I wouldn't have stopped paying if I were you. That does nothing to help your case. You could have lawyer-ed up from the get go and continued to pay dues. And then you'd basically be in the same position as you are now, without giving them a case against you.

The situation you are dealing with is very common with tenants. They are unhappy with the way their landlord is dealing with them or the property and decide refusal to pay their rent and fees or fines is within their rights. They believe defiance is in their best interest to resolve matters. Nothing could be farther from the truth and only gets them served with a eviction notice. 

You are in the same boat in believing you have the right to refuse to pay. You do not. What you have is the right to challenge the payment after the fact.

You are wrong, they are right. If you want to resolve the problem and remove the lien pay what you owe and then challenge. I deal with tenants like you and can tell you straight up being  bull headed and cutting off your nose to spite your face does not work. There is a system and process to resolve issues, you need to learn the system not fight it.  Moral outrage and righteous indignation is wasted time and energy. Pay what they say you own and challenge them after the fact. 

I’m sure the HOA is not being run as it should.
But, I’ll bet there is nothing in the bylaws saying an owner doesn’t have to pay their dues if the HOA is not being run properly.

Sort of like not paying your taxes because you don’t like how the gov’t is being run...I wouldn’t expect either one to end well.

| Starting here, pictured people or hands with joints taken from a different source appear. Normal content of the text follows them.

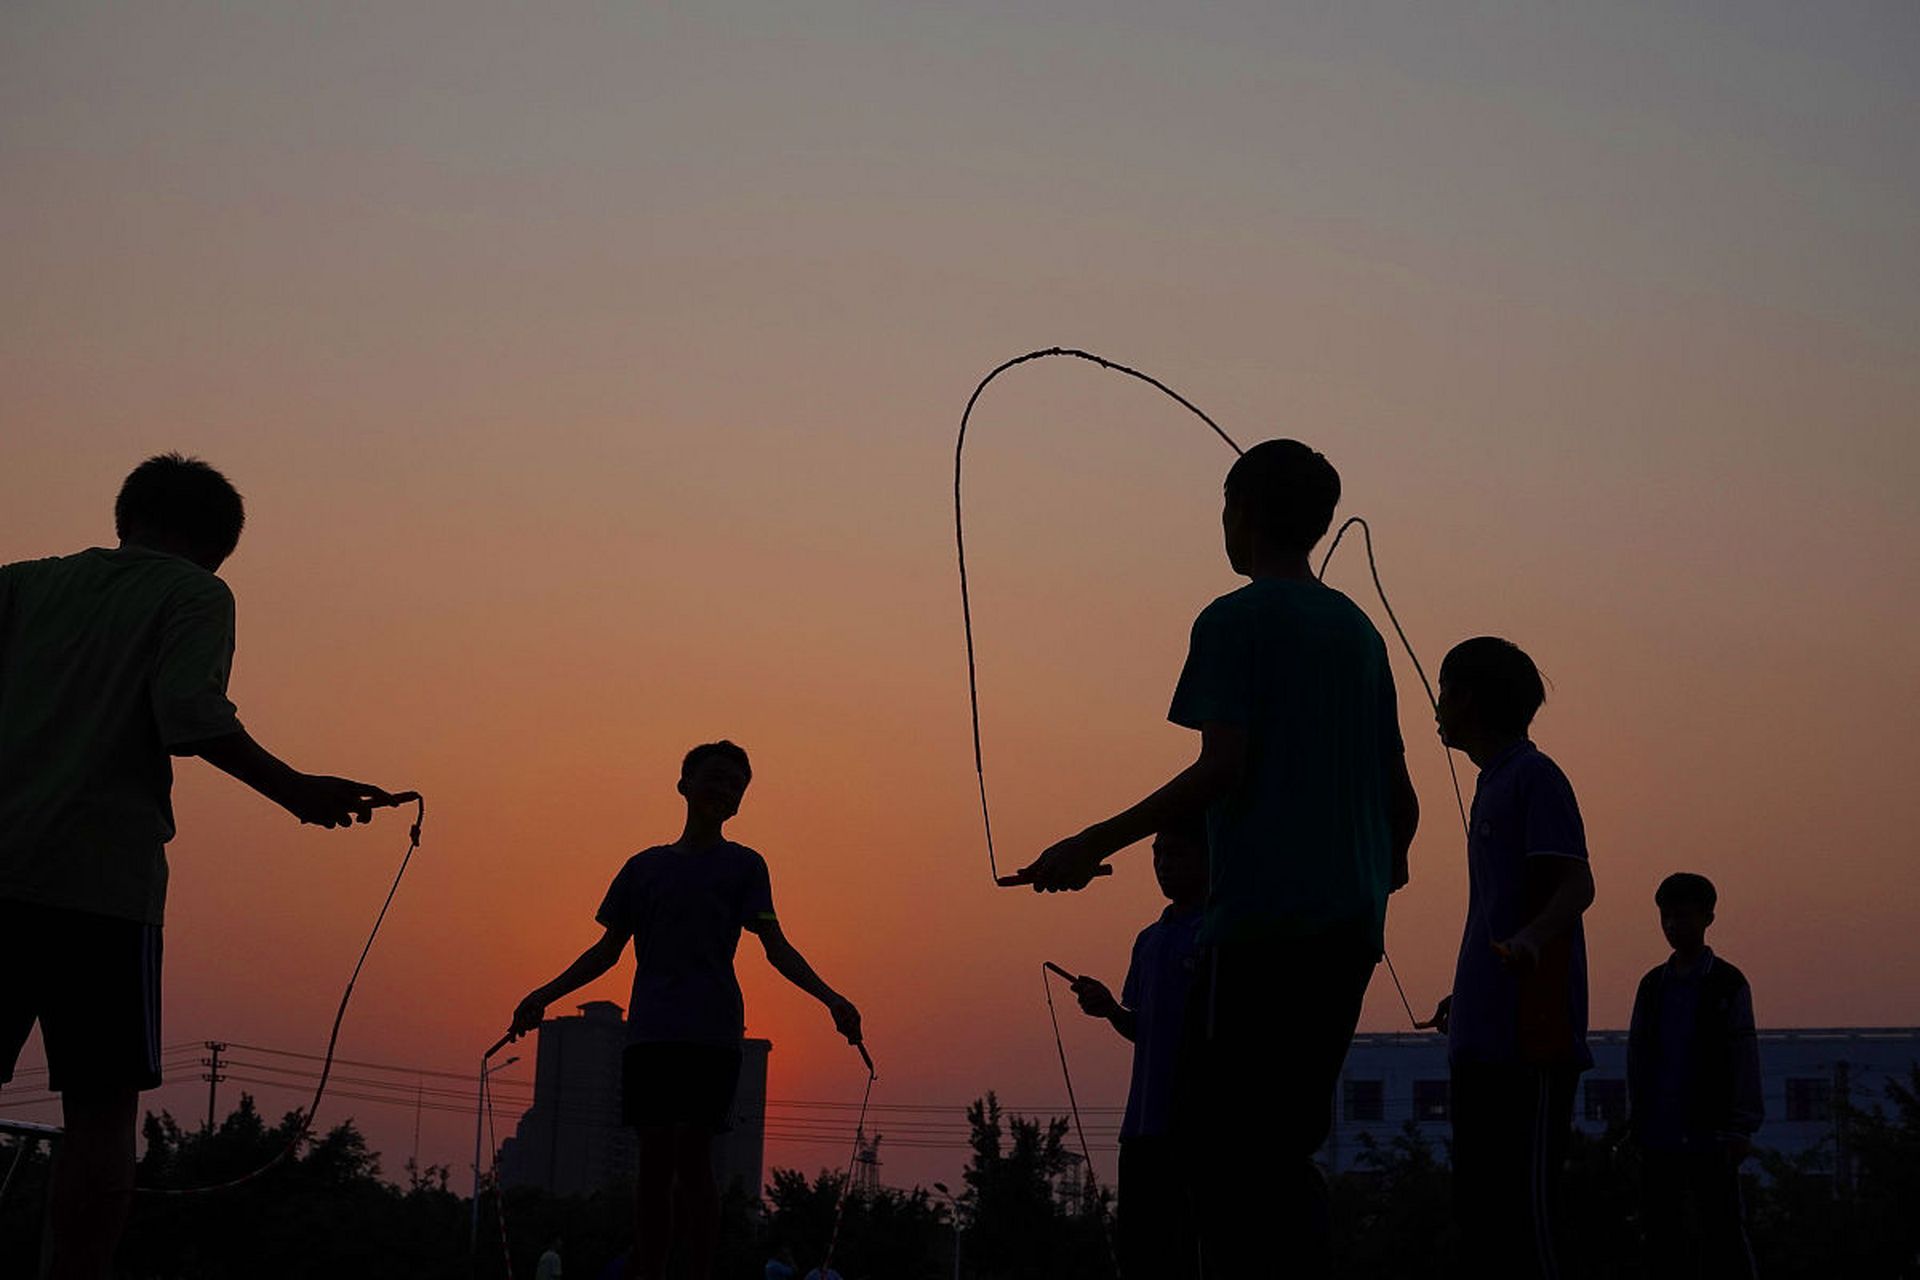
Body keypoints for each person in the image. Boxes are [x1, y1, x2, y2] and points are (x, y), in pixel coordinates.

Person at [1013, 439, 1420, 1276]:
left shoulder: (1232, 620)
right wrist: (1375, 880)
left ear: (1242, 511)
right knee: (1285, 1152)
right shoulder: (1361, 634)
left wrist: (1091, 843)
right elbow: (1401, 800)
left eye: (1225, 506)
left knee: (1223, 1160)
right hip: (1350, 933)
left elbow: (1221, 768)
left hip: (1260, 930)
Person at [0, 454, 402, 1280]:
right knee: (102, 1111)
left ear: (126, 515)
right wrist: (297, 790)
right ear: (219, 546)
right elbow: (188, 714)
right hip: (100, 888)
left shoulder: (19, 586)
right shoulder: (193, 594)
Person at [507, 741, 863, 1280]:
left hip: (712, 1033)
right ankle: (649, 1268)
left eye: (735, 785)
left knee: (695, 1160)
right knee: (653, 1165)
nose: (724, 790)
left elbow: (775, 945)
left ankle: (698, 1271)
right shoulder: (641, 868)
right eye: (715, 778)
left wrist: (832, 998)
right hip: (651, 1032)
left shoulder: (746, 866)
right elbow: (606, 952)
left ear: (739, 802)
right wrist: (543, 995)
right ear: (684, 786)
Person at [1423, 636, 1594, 1279]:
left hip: (1531, 1039)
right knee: (1483, 1219)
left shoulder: (1533, 776)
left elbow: (1577, 885)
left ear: (1467, 698)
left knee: (1528, 1221)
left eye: (1445, 690)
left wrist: (1530, 939)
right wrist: (1465, 995)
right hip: (1481, 1037)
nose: (1437, 706)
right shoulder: (1494, 783)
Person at [1069, 813, 1206, 1280]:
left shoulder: (1218, 935)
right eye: (1158, 855)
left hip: (1196, 1127)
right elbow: (1143, 1030)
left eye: (1176, 854)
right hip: (1142, 1127)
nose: (1164, 865)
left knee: (1189, 1251)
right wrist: (1110, 1009)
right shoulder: (1149, 941)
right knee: (1143, 1253)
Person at [1628, 872, 1762, 1280]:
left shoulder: (1727, 984)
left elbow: (1743, 1056)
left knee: (1721, 1233)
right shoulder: (1652, 986)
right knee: (1663, 1235)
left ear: (1707, 918)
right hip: (1660, 1135)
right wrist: (1639, 1122)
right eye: (1666, 917)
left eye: (1683, 917)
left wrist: (1741, 1127)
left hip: (1712, 1134)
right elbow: (1637, 1059)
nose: (1673, 926)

That is the part I struggle with. Certainly there isn't a specification in the bylaws that Homeowners can stop payment when they please. However when I reached out to the HOA through multiple attempts, there were no going meetings, and no contact information available and what was available was permanently disabled I was having a hard time understanding how to fight it after already paying the dues. I am on the same page that regardless of what happens moving forward getting the lien of my property is the number one priority. I have been avoiding a lawyer as I haven't wanted to go out of pocket against the HOA however it looks like following up with an attorney after payment of the lien may be the only option. I do now have the treasurers phone number and am going to approach her directly to see if we can work through the amount owed and come to a resolution but if that hits a dead end I'll move ahead with full payment of the lien and see what I can do following that.

Appreciate all the feedback. Like it was mentioned easier route would have been continuing payment and pushing in parallel to understand how to get financial statements audited or at least some contact back from the HOA Board.